Football et violence

par Hélène Dumas

Des remarques incidentes. Plusieurs rescapés effrayés par le tapage des supporters dans le Rwanda d’aujourd’hui : « Je n’aime pas les matches de football, cela me rappelle les cris des Interahamwe. » Des indices aussi selon lesquels les milices Interahamwe se seraient structurées dans les clubs de supporters. Un précédent, ailleurs, les Tigres d’Arkan issus des rangs des supporters de l’Étoile rouge de Belgrade. Trois éléments épars rassemblés en un même questionnement : le football rwandais entre 1990 et le génocide de 1994 a-t-il offert un espace perméable à la violence politique ?

L’histoire du football au Rwanda commence avec les missionnaires catholiques.
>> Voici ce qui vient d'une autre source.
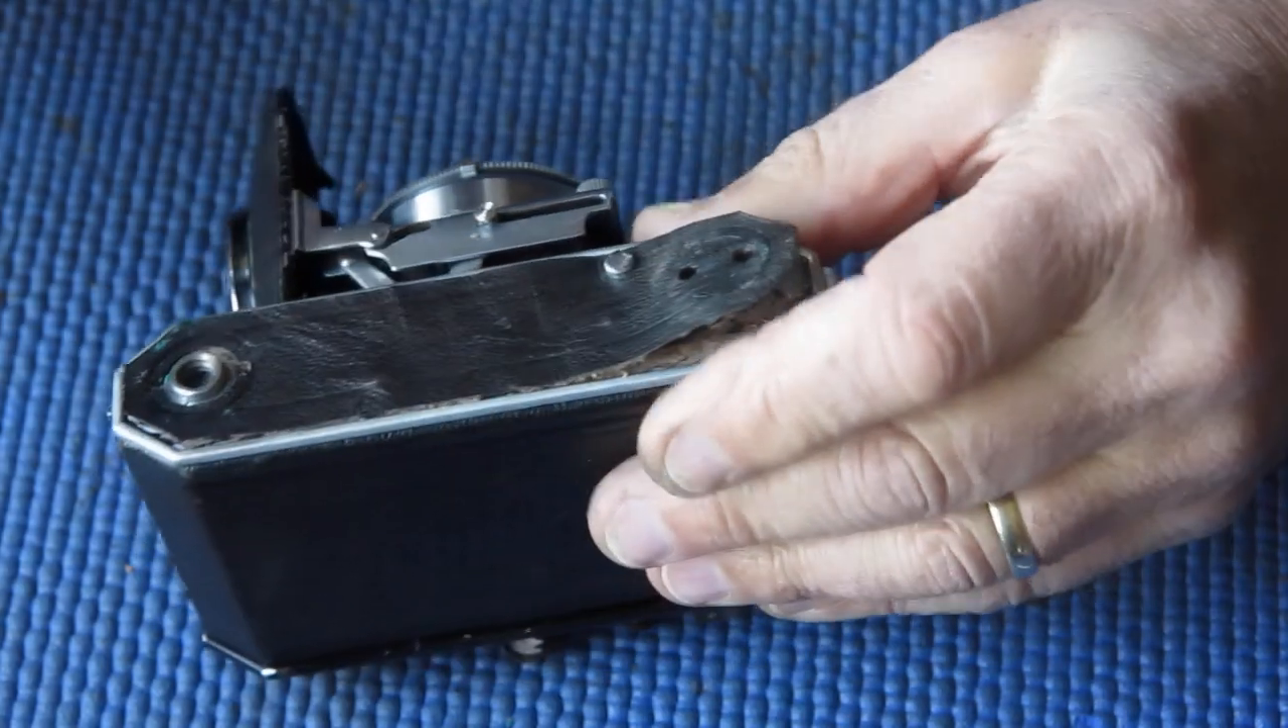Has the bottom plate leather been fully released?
No.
Frédéric Mobaneza était élève à la mission de Save, la première implantation de l’Église catholique fondée en 1900 au Rwanda, lorsqu’il intègre en 1938 l’équipe de son école. Pour la première fois, il joue avec un ballon en cuir et abandonne les petites balles de paille. Une structure parallèle se met en place qui épouse les contours administratifs de la colonisation. D’abord, les prêtres catholiques qui assurent l’entraînement, puis les autorités « indigènes », chefs et grands notables qui patronnent leurs équipes.

L’apprentissage sportif s’effectue sous la férule des Pères Blancs mais également dans les Itorero, ces écoles où les enfants issus des grandes familles apprennent la « tradition ». Dans les années 1940, à une époque où se structure le championnat avec diverses formations rattachées à la figure d’un chef, de la reine-mère ou du roi, les Abafana (les supporters) font également leur apparition et soutiennent à grand renfort de tambours leurs équipes favorites. Une équipe « nationale » du Rwanda voit même le jour dans les années 1950 et participe à des compétitions organisées par les autorités coloniales belges entre les équipes issues du Congo et du Ruanda-Urundi.
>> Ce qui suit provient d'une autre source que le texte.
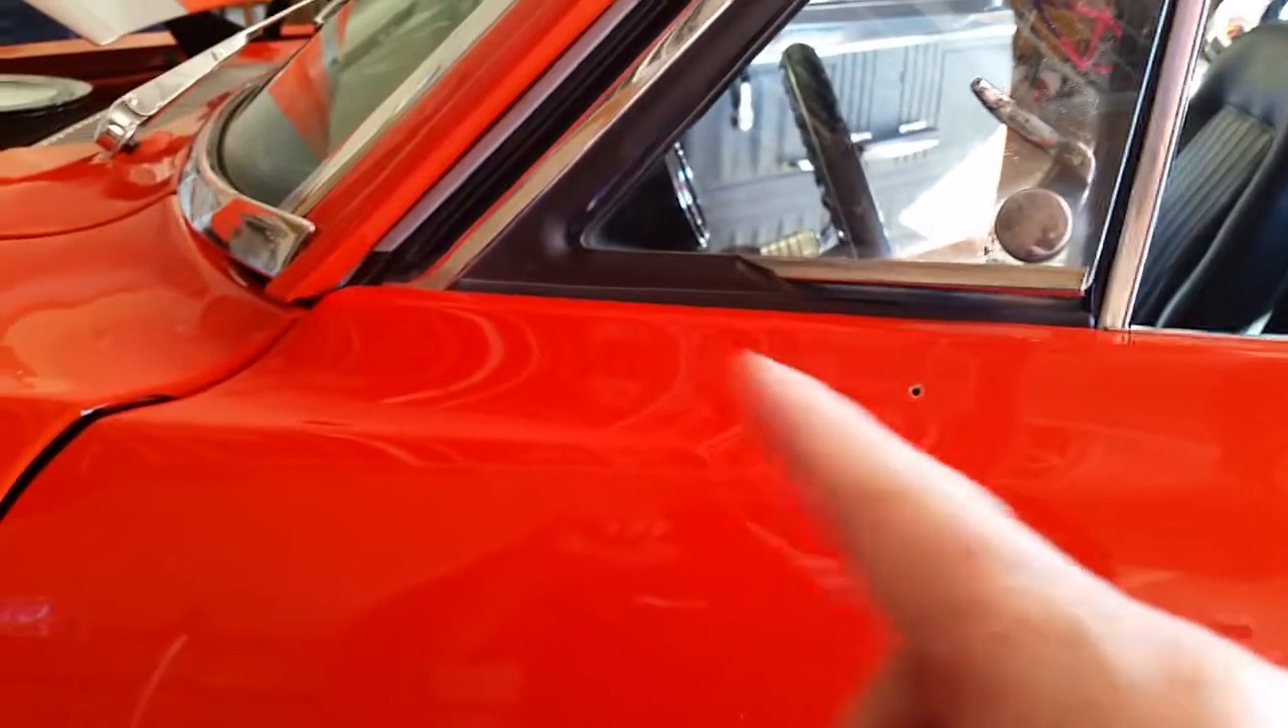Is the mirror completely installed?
No.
Le fil du récit de Frédéric Maboneza s’interrompt en 1959 lorsqu’il est contraint à l’exil à la suite des violences qui accompagnent la « Révolution sociale hutu ». Vingt ans plus tard, un autre joueur fameux débute sa carrière. Célestin Gasangwa n’est pas encore connu sous le nom de « Tigana » lorsqu’il commence à s’entraîner chez les juniors de Mukura, une équipe de Butare. Il connaît ses heures de gloire à Rayon Sports entre 1990 et 1994. À la différence des autres formations rwandaises, celle-ci ne se trouve pas sous la houlette d’un préfet ou d’un bourgmestre mais d’une association de riches commerçants originaires de Nyanza. C’est sans doute cette indépendance politique et financière, conjuguée à l’aura de cette équipe qui pousse Georges Rutaganda, l’un des leaders des Interahamwe, à tenter d’en prendre le contrôle en mars 1992. Rayon Sports fait figure d’exception. C’est la seule équipe dont les joueurs ne se sont pas retournés contre leurs coéquipiers pour les assassiner pendant le génocide. À Mukura, l’équipe témoin des premiers exploits de Tigana, les joueurs tutsi ont été tués par les supporters ou leurs coéquipiers. Le gardien de but est toujours en prison pour génocide. Les petits frères de Tigana ont été assassinés par ceux-là même avec lesquels ils jouaient au football.

Ainsi, contrairement à une vision éliassienne qui voudrait que le sport représente un vecteur de reflux de la violence, le cas du Rwanda comme celui de l’ex-Yougoslavie, témoignent d’une porosité qu’il s’agit d’interroger plus avant.